Actually, I do like to boast, so let an old woman have her glory: we were stunning. We could give whole tables of men a pretty decent case of whiplash, just by walking past.

“Fetch us a refresher,” Celia would say at the bar, to nobody in particular, and in the next moment, five men would be handing us cocktails—three for her, and two for me. And in the next ten minutes, those drinks would be gone.

Where did we get all that energy from?

Oh, yes, I remember: we got it from youth itself. We were turbines of energy. Mornings were always difficult, of course. The hangovers could be quite unsparingly cruel. But if I needed a nap later in the day, I could always do it in the back of the theater, during a rehearsal or a show, collapsed on a pile of old curtains. A ten-minute doze, and I’d be restored, ready to take on the city once more, as soon as the applause died down.

You can live this way when you’re nineteen (or pretending to be nineteen, in Celia’s case).

“Those girls are on the road to trouble,” I heard an older woman say about us one night, as we were staggering down the street drunk—and that woman was absolutely right. What she didn’t understand, though, is that trouble is what we wanted.

Oh, our youthful needs!

Oh, the deliciously blinding yearnings of the young—which inevitably take us right to the edges of cliffs, or trap us in cul-de-sacs of our design.

I can’t say that I got good at sex during the summer of 1940, although I will say that I grew awfully familiar with it.

But, no, I didn’t get good at it.

To get “good” at sex—which, for a woman, means learning how to enjoy and even orchestrate the act, to the point of her own climax—one needs time, patience, and an attentive lover.
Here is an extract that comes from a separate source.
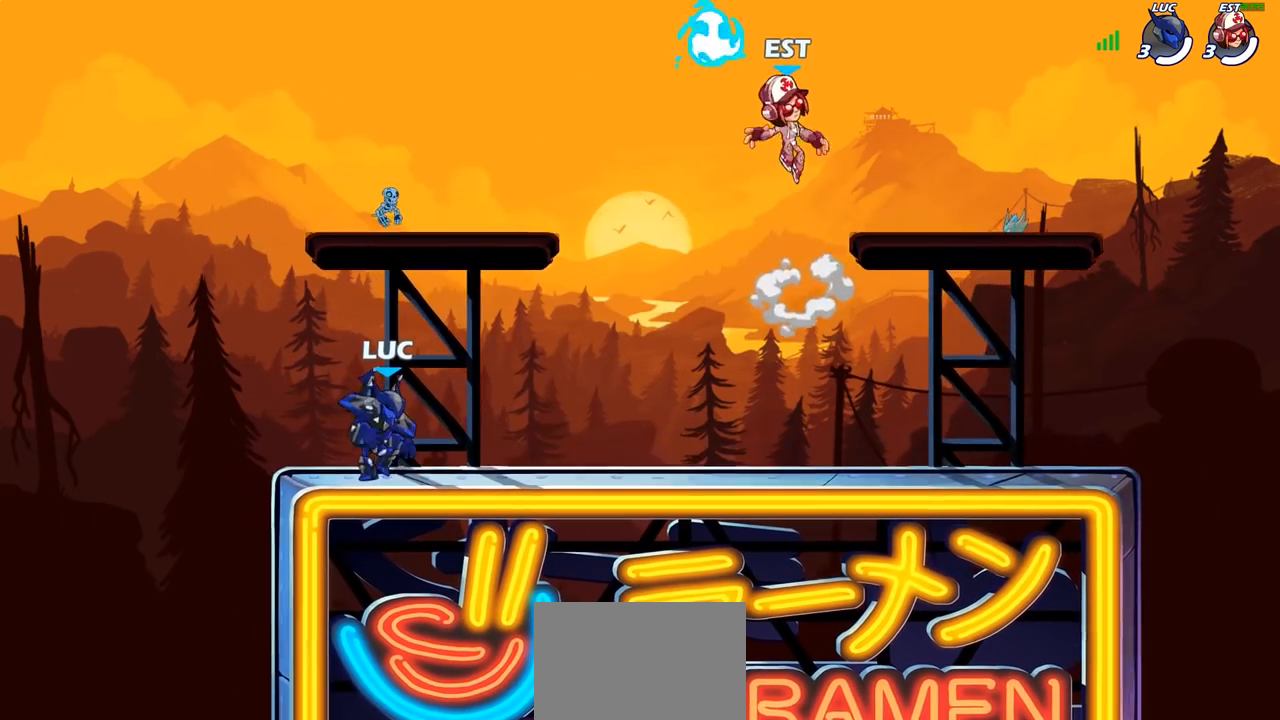
{"buttons": [], "left_stick": "down-left", "right_stick": "center", "events": [[133, "left_stick", "right"], [233, "R2", "down"], [283, "CROSS", "down"], [367, "left_stick", "down"], [383, "CROSS", "up"], [383, "R2", "up"], [433, "left_stick", "down-left"]]}
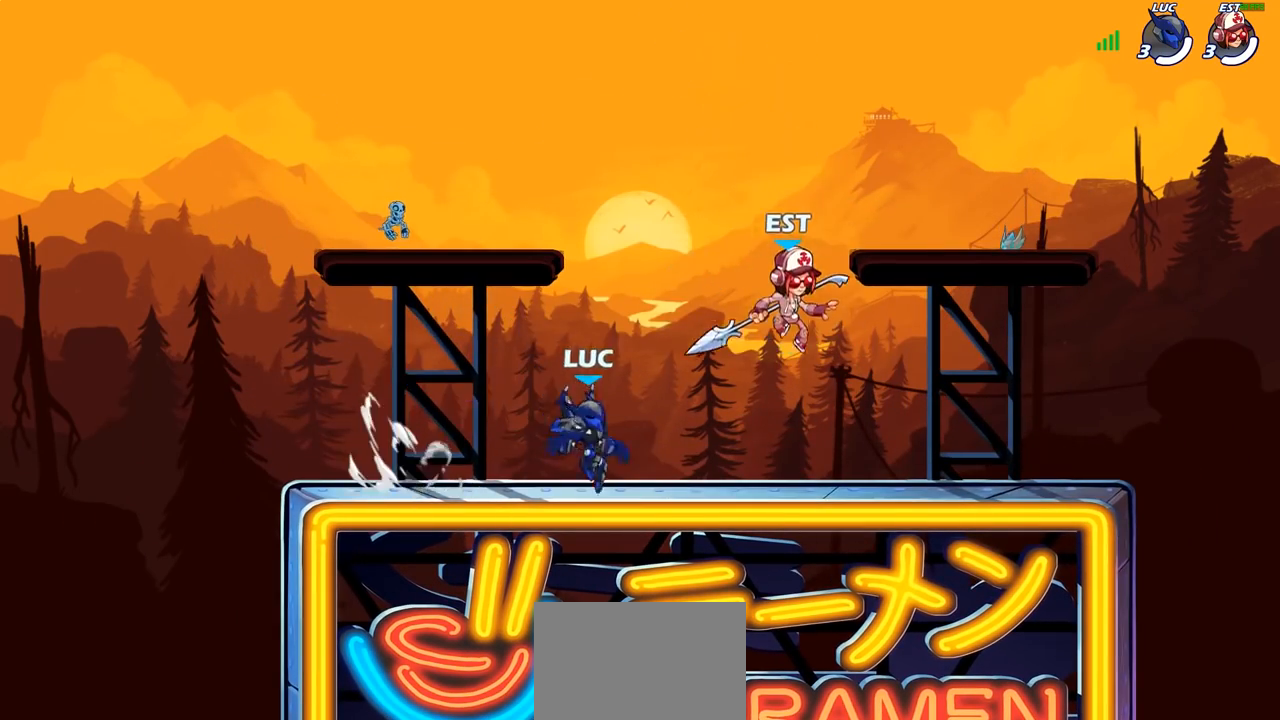
{"buttons": [], "left_stick": "center", "right_stick": "center"}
It would be awhile before I had access to anything as sophisticated as all that. For now, it was just a game of wild numbers, executed with a considerable amount of speed. (Celia and I didn’t like to hover too long in one location, or with one man, in case we were missing something better that might be happening on the other side of town.)

My longing for excitement and my curiosity about sex made me not only insatiable that summer, but also susceptible. That’s how I see myself, when I look back on it now.